- **Source document**:
★ ★ ★ ★ ★

The soil is a sandy loam. Across the site soil, depth above bedrock varies between 5 and 15 feet.

Related: Mike Treinen – Onsite Installer Video – Nov 2011

Nor was the drip field an ideal flat piece of ground. The discharge system utilizes a large stand of trees on hills above the camp. Preserving those trees was one of the project’s challenges. “It was a lot of hand work. We rented a small trencher and did as much as we could mechanically. But as soon as we came to roots of about 2 inches in diameter, we had to hand dig beneath,” McGee says.

Trees were not planted in straight lines. “It was all virgin forest up there,” McGee says. To go around large root systems, they split the 2-inch force main into a couple of pipes and then linked the Geoflow drip lines to those to cover the soil in and around the roots. “It looked like spaghetti up there for a while,” McGee says.

Although associated with the notion of eternal sunshine California does have a winter, and the SBI project spanned it. From about November through April or May is the rainy season. Access to the job site was a dirt road.

“We got a lot of rain that winter so there were periods of time when we couldn’t actually get in,” McGee recalls. “We had kind of a dry window there when we were actually setting the AX units.”

As it was, trucks couldn’t make it up the grade to the job site without help. One bend was so sharp drivers had to stop and back up to complete the turn, McGee says. To move the tanks SBI had its own trucks, tri-axles with 20 feet of bed. The crew built extensions for the beds so the trucks could haul the septic and AX tanks up to the site. A tractor with a backhoe hooked on to the trucks to help them get up the grade. The same was true for the 15-ton crane that came in to set the tanks. Going downhill wasn’t a problem.

★ ★ ★ ★ ★

- **Stored data**:
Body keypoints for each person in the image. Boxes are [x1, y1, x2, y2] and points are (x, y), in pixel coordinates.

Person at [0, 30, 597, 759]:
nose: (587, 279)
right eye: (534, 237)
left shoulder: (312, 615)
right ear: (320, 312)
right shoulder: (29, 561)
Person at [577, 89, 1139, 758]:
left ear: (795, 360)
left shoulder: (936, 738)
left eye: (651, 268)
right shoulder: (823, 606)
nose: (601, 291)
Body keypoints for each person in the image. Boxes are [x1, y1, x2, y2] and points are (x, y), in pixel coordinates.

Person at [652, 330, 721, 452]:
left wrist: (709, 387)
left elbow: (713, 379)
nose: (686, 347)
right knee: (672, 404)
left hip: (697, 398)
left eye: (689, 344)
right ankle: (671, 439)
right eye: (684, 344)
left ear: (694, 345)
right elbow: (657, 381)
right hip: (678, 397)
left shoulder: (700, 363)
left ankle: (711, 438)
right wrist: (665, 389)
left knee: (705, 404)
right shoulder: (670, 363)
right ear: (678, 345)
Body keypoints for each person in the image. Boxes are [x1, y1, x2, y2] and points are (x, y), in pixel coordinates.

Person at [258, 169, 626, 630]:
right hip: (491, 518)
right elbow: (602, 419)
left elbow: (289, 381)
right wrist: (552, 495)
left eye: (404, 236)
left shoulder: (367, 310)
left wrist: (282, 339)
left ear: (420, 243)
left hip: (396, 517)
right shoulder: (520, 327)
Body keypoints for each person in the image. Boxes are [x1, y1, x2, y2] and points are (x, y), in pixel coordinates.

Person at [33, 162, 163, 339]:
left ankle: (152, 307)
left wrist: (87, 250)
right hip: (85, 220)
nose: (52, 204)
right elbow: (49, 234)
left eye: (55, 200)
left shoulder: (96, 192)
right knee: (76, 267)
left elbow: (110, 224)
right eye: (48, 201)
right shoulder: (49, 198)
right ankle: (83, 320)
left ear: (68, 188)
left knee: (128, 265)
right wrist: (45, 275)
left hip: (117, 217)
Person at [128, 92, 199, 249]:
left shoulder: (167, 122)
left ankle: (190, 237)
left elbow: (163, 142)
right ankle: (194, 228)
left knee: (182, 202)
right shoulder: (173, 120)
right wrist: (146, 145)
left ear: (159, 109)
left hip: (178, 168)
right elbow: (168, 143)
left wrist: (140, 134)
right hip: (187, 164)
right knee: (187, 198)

★ ★ ★ ★ ★

- **Work order**:
Rewrite the part of the septic job text that begins at the words "Although associated with" and stops after "a dirt road.", with "rainy season" replaced by "wet season".

- **Exercise solution**:
Although associated with the notion of eternal sunshine California does have a winter, and the SBI project spanned it. From about November through April or May is the wet season. Access to the job site was a dirt road.